Präventive Bekämpfung von Falschdenk direkt aus der Dystopie

So weit, so bekannt. Doch die entscheidende Grenzüberschreitung in diesem Fall leistete sich eben nicht Djokovic, sondern der australische Staat. Denn es ging letztendlich eben nicht mehr um gesundheitliche Argumente, sondern darum, dass Djokovics Anwesenheit einerseits Widerstand gegen die australische Gesundheitspolitik anfachen könnte und andererseits, wie das Gericht am Donnerstag enthüllte, eine unerwünschte Vorbildwirkung für die „Unentschlossenen” und die „beeinflussbare Jugend” haben könnte. Einer tiefergehenden Begründung für diese Annahme bedarf es laut Gericht nicht, die Einschätzung basierte auf „gesundem Menschenverstand und Menschenkenntnis”.

Diese Entscheidung stellt tatsächlich eine neue Qualität im Abbau freiheitlicher Grundrechte dar. Nicht nur, dass damit die demokratische Partizipation abseits des Stimmzettels prinzipiell infrage gestellt wird, es wird zusätzlich eine „Präventivstrafe” über Djokovic verhängt, die anmutet, als wäre sie direkt dem Film „Minority Report” entnommen. Djokovic mag ein Typ mit Ecken und Kanten sein, doch hatte er sich bis dato nie außerhalb des gesellschaftlich-akzeptablen Konsens bewegt. Seine wohltätigen Aktivitäten erweckten im Gegenteil eher den Eindruck des Bemühens um gesamtgesellschaftliche Anerkennung.

Novak Djokovic ist kein politischer Aktivist, in seiner Vita gibt es nicht einmal den Ansatz zur öffentlichen Unruhestiftung. Trotzdem wird ihm die Einreise verweigert, und so ist es nur naheliegend, dass nach diesem Entschluss jede Privatperson, wenn sie nicht der offiziellen Regierungslinie Australiens entsprechen könnte bzw. eine unerwünschte Vorbildwirkung haben könnte, in Zukunft des Landes verwiesen werden kann. Dystopische Begriffe wie „Gedankenverbrechen“ und „Falschdenk“ lassen grüßen.

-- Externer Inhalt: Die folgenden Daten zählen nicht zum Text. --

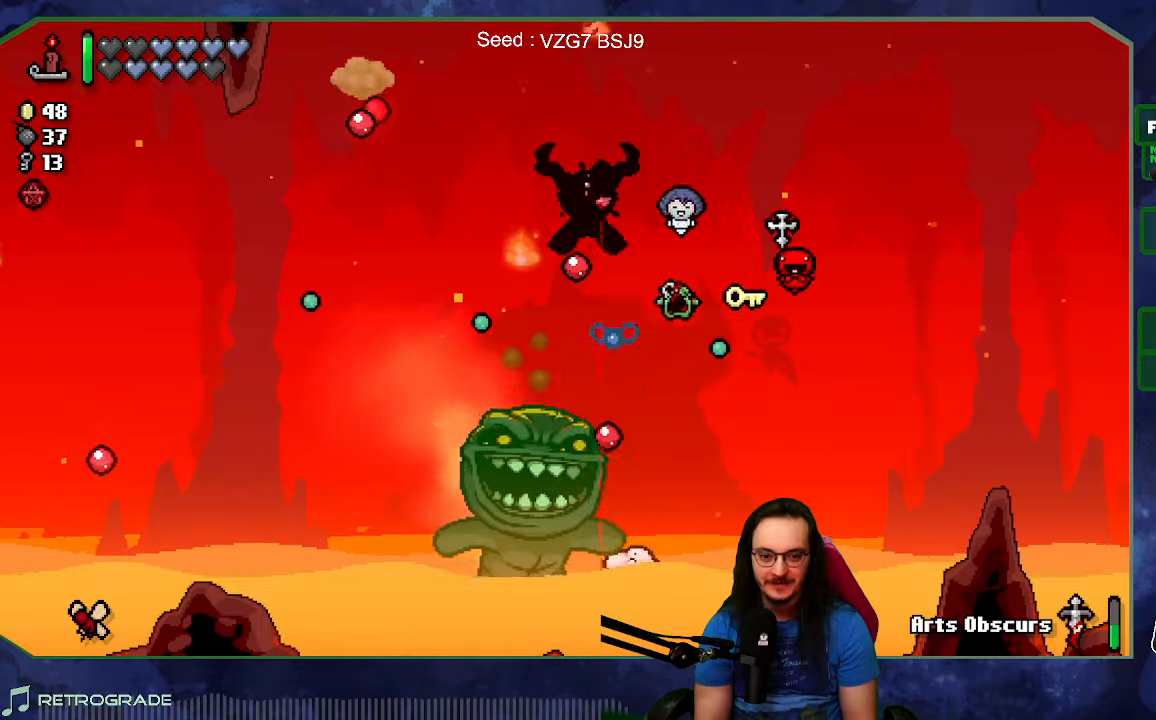
{"buttons": [], "left_stick": "center", "right_stick": "down-left", "events": [[34, "left_stick", "up-right"], [167, "left_stick", "up"], [300, "left_stick", "up-right"], [467, "left_stick", "center"]]}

Es erübrigt sich beinahe, darauf hinzuweisen, dass solche Methoden nicht dem Anspruch einer der vermeintlich vorbildlichsten Demokratien der Welt genügen sollten; sie erinnern im Gegenteil eher an die dubiosen Machenschaften in despotischen Oligarchien. Trotzdem – oder gerade deshalb? – schielen wohl viele dieser Tage begierig nach Australien, um zu sehen, ob diese Entscheidung der australischen Regierung klaglos durchkommt. Wer die Nachrichten der letzten Jahre mit etwas Aufmerksamkeit verfolgt hat, wird diese Frage bereits jetzt bejahen können. Und wie ebenfalls in den letzten Jahren deutlich wurde, haben schlechte Ideen die Tendenz, sich zu verbreiten.

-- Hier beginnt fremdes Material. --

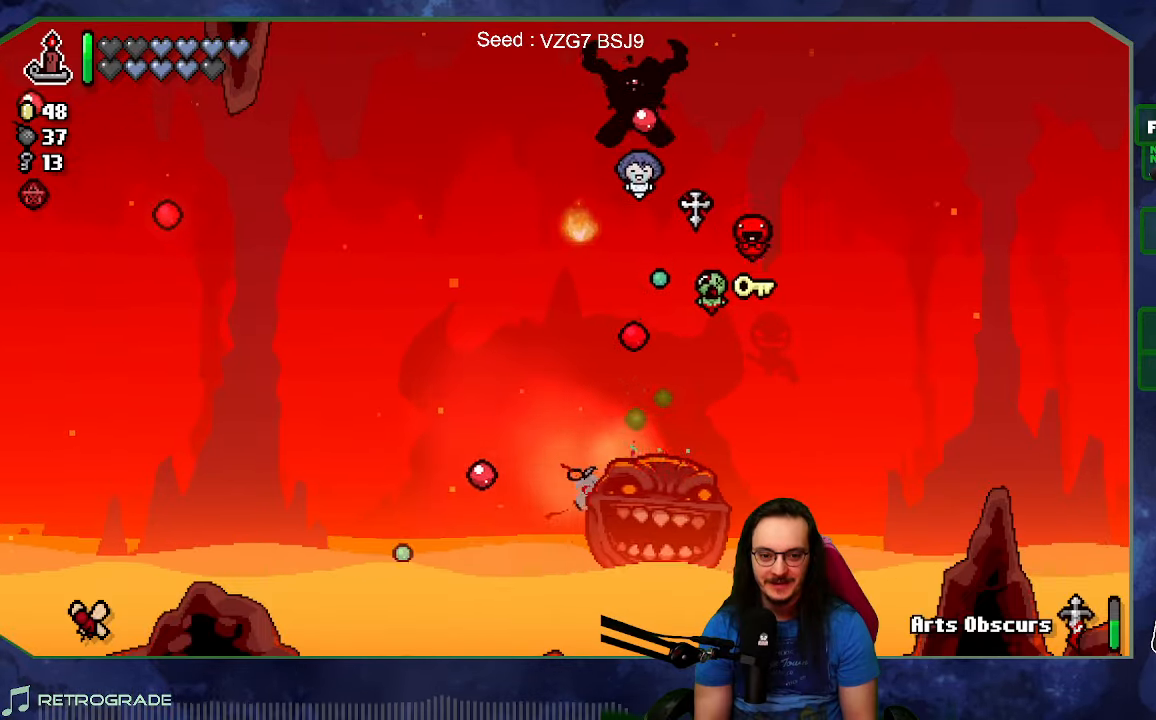
{"buttons": [], "left_stick": "down-right", "right_stick": "down", "events": [[67, "left_stick", "right"], [184, "right_stick", "down"], [300, "left_stick", "down-right"]]}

Die Entscheidung Australiens stellt einen Tabubruch dar, einen Tabubruch für den die australische Regierung Djokovic eigentlich dankbar sein müsste, denn nur er konnte aufgrund seines kontroversen Auftretens den Auslöser für diesen Schritt bieten. Die Frage ist nicht „ob“, sondern lediglich „wann” diese Entscheidung in Europa Nachahmer finden wird. Die immer aggressiver werdenden Aufrufe, mit aller Härte gegen Montagsdemonstranten vorzugehen, werden wohl bald in diesem Präzedenzfall eine Möglichkeit sehen, um einerseits Protest zu kriminalisieren und andererseits mehr oder weniger selektiv Unruhestifter des Landes zu verweisen. Dann ist es nur eine Frage der Zeit, bis man sich glücklich wird schätzen dürfen, des Landes verwiesen – und nicht darin festgesetzt – zu werden.

David Boos ist Organist, Dokumentarfilmer und Journalist für den European Conservative und andere Magazine.